Enfin vint ce concert du 23 mars 2023, au TCE, anticipant le présent enregistrement, qui rebat les cartes. D’abord par l’approche la plus documentée, la plus juste d’Hervé Niquet, secondé par Benoît Dratwicki (1), dont la connaissance intime des œuvres et de leurs conditions d’exécution est inestimable. Pour ce faire, le chef a non seulement réuni les instruments requis, les meilleurs, dans l’exact effectif de la création, mais aussi dans leur placement inhabituel. Ainsi distingue-t-il le riche ensemble en charge du continuo et des airs intimistes, mais jamais des danses, d’un formidable orchestre (quatre bassons et quatre hautbois, jouant des flûtes à bec, les basses de violon, derrière lesquels prennent place les autres cordes). Exceptionnelle, cette disposition, bien restituée à l’écoute, valorise les timbres, les contrastes, en favorisant les basses sépulcrales des scènes infernales. Sans oublier, bien sûr, la trompette et les timbales obligées du prologue et des scènes martiales.
Ensuite, il réunit une distribution homogène, rompue au chant baroque français, sans la moindre faiblesse, qui renouvelle heureusement l’approche. L’épaisseur humaine de chacun est réelle. La langue de Thomas Corneille n’a rien à envier à celle de son illustre aîné. La constante clarté du propos, servie par une diction soignée, mérite d’être soulignée : chaque mot trouve son juste poids. Le prologue, aussi conventionnel que ceux de Lully, dépourvu de récitatifs, est une ode à la gloire de Louis XIV. La déclamation chantée en est exemplaire. Contrasté, renouvelé, des aspects pastoraux aux figures martiales, on écoute ce prologue avec bonheur, même si le lien au drame dont nous allons être les témoins paraît ténu.

◆ ◆ ◆ ◆ ◆

Consignes de l'exercice:
1 – Répondez aux questions suivantes à partir de l'extrait choisi.
(a) À quelle date et dans quelle salle le concert a-t-il eu lieu ?
(b) Combien de bassons et de hautbois l'orchestre compte-t-il ?
(c) À la gloire de qui le prologue est-il une ode ?
2 – Recopiez le passage de l'extrait choisi qui va de « Ensuite, il réunit » jusqu'à « témoins paraît ténu. » inclus.

Données d'entrée:
◆ ◆ ◆ ◆ ◆

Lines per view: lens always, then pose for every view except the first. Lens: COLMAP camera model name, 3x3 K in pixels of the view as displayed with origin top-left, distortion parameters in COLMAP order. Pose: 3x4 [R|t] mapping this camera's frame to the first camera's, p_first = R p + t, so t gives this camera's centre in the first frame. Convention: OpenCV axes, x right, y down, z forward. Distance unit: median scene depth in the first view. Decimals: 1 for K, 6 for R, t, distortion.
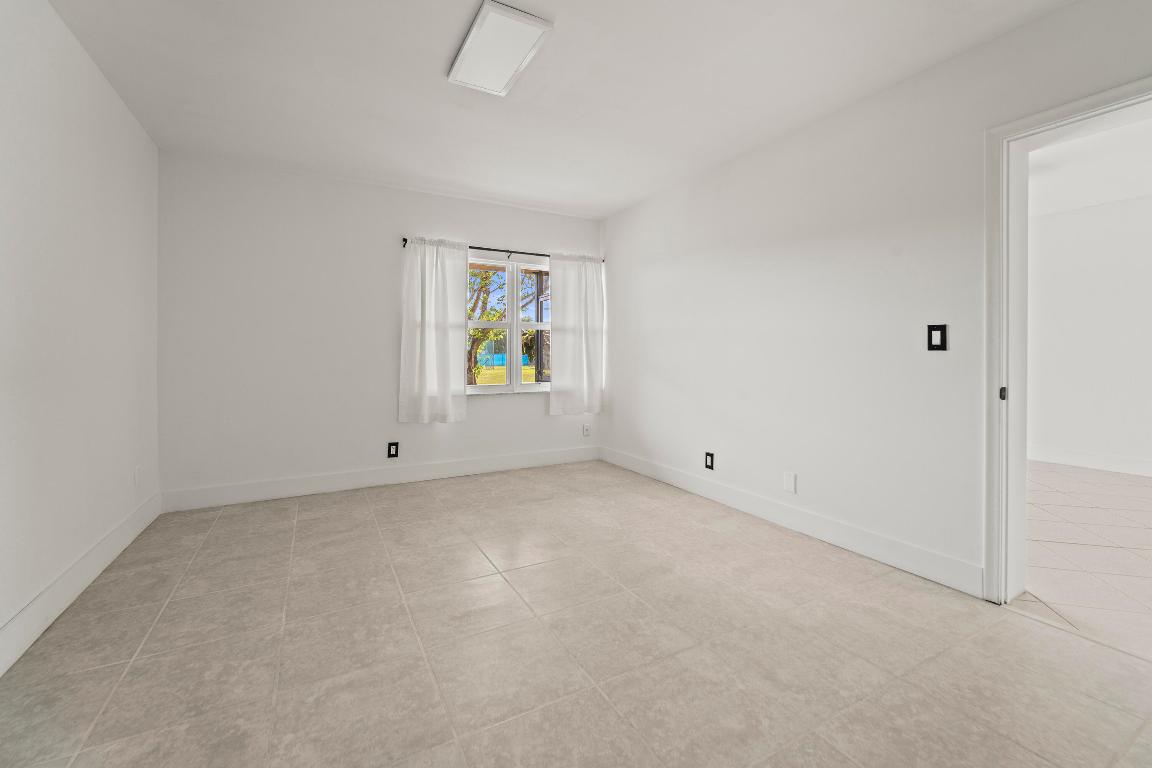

◆ ◆ ◆ ◆ ◆

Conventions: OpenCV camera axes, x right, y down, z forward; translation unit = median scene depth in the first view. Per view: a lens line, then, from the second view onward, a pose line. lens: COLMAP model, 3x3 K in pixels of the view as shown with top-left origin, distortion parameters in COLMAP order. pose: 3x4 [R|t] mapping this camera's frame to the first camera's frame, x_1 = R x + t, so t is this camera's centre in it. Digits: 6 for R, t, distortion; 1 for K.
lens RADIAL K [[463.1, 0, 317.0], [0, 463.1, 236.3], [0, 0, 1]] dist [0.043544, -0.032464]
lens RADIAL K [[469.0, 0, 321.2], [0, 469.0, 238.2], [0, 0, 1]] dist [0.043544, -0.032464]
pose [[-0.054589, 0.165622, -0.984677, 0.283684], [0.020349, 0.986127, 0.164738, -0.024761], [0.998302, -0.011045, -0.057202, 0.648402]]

◆ ◆ ◆ ◆ ◆

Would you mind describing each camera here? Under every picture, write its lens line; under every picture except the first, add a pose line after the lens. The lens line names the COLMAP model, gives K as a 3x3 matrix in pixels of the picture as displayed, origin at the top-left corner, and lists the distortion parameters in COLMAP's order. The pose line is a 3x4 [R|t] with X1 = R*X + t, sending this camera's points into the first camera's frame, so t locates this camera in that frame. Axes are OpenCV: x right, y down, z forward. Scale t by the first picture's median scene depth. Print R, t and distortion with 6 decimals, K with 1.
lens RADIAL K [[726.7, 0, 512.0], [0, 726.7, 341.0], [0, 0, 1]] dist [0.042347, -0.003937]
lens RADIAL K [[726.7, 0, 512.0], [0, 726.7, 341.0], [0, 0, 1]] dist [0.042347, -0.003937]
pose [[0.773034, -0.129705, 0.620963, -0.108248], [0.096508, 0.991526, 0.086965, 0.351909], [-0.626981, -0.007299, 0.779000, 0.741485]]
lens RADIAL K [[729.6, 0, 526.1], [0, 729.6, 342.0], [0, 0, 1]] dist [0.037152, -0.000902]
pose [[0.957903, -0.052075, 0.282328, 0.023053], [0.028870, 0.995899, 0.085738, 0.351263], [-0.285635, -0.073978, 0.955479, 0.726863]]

◆ ◆ ◆ ◆ ◆

Corrigé de l'exercice:
1 –
(a) Le 23 mars 2023, au TCE.
(b) Quatre bassons et quatre hautbois.
(c) À la gloire de Louis XIV.

2 –
Ensuite, il réunit une distribution homogène, rompue au chant baroque français, sans la moindre faiblesse, qui renouvelle heureusement l’approche. L’épaisseur humaine de chacun est réelle. La langue de Thomas Corneille n’a rien à envier à celle de son illustre aîné. La constante clarté du propos, servie par une diction soignée, mérite d’être soulignée : chaque mot trouve son juste poids. Le prologue, aussi conventionnel que ceux de Lully, dépourvu de récitatifs, est une ode à la gloire de Louis XIV. La déclamation chantée en est exemplaire. Contrasté, renouvelé, des aspects pastoraux aux figures martiales, on écoute ce prologue avec bonheur, même si le lien au drame dont nous allons être les témoins paraît ténu.